Answer with one number: the count of lines in this material that hold the word "access".

• **PROVIDED RECORDS**
----------------

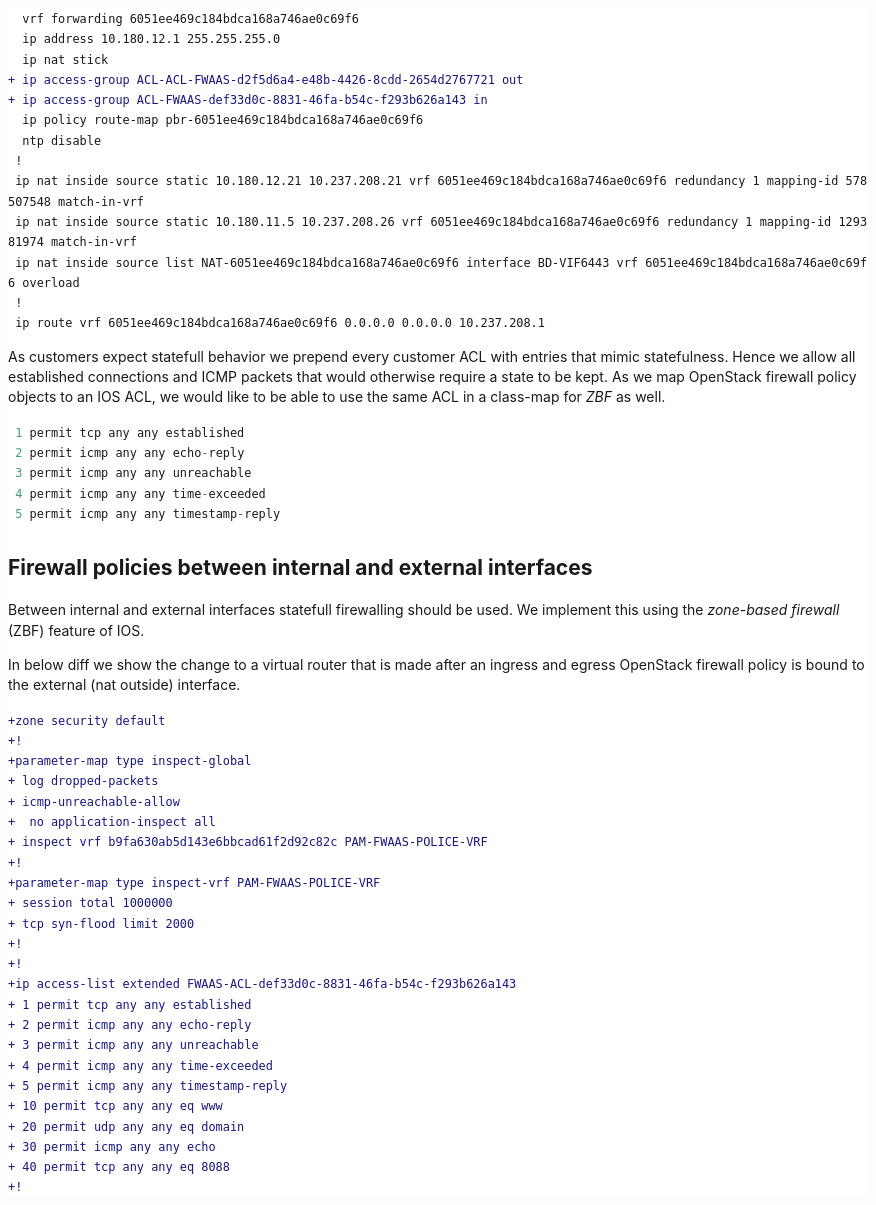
 ```diff
  vrf forwarding 6051ee469c184bdca168a746ae0c69f6
  ip address 10.180.12.1 255.255.255.0
  ip nat stick
+ ip access-group ACL-ACL-FWAAS-d2f5d6a4-e48b-4426-8cdd-2654d2767721 out
+ ip access-group ACL-FWAAS-def33d0c-8831-46fa-b54c-f293b626a143 in
  ip policy route-map pbr-6051ee469c184bdca168a746ae0c69f6
  ntp disable
 !
 ip nat inside source static 10.180.12.21 10.237.208.21 vrf 6051ee469c184bdca168a746ae0c69f6 redundancy 1 mapping-id 578507548 match-in-vrf
 ip nat inside source static 10.180.11.5 10.237.208.26 vrf 6051ee469c184bdca168a746ae0c69f6 redundancy 1 mapping-id 129381974 match-in-vrf
 ip nat inside source list NAT-6051ee469c184bdca168a746ae0c69f6 interface BD-VIF6443 vrf 6051ee469c184bdca168a746ae0c69f6 overload
 !
 ip route vrf 6051ee469c184bdca168a746ae0c69f6 0.0.0.0 0.0.0.0 10.237.208.1
```

As customers expect statefull behavior we prepend every customer ACL with entries that mimic statefulness. Hence we allow all established connections and ICMP packets that would otherwise require a state to be kept. As we map OpenStack firewall policy objects to an IOS ACL, we would like to be able to use the same ACL in a class-map for _ZBF_ as well.

```c
 1 permit tcp any any established
 2 permit icmp any any echo-reply
 3 permit icmp any any unreachable
 4 permit icmp any any time-exceeded
 5 permit icmp any any timestamp-reply
```

## Firewall policies between internal and external interfaces

Between internal and external interfaces statefull firewalling should be used. We implement this using the _zone-based firewall_ (ZBF) feature of IOS.

In below diff we show the change to a virtual router that is made after an ingress and egress OpenStack firewall policy  is bound to the external (nat outside) interface.

```diff
+zone security default
+!
+parameter-map type inspect-global
+ log dropped-packets
+ icmp-unreachable-allow
+  no application-inspect all
+ inspect vrf b9fa630ab5d143e6bbcad61f2d92c82c PAM-FWAAS-POLICE-VRF
+! 
+parameter-map type inspect-vrf PAM-FWAAS-POLICE-VRF
+ session total 1000000  
+ tcp syn-flood limit 2000
+!
+!
+ip access-list extended FWAAS-ACL-def33d0c-8831-46fa-b54c-f293b626a143
+ 1 permit tcp any any established
+ 2 permit icmp any any echo-reply
+ 3 permit icmp any any unreachable
+ 4 permit icmp any any time-exceeded
+ 5 permit icmp any any timestamp-reply
+ 10 permit tcp any any eq www
+ 20 permit udp any any eq domain
+ 30 permit icmp any any echo
+ 40 permit tcp any any eq 8088
+!
```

----------------

• **WRITTEN ANSWER**
3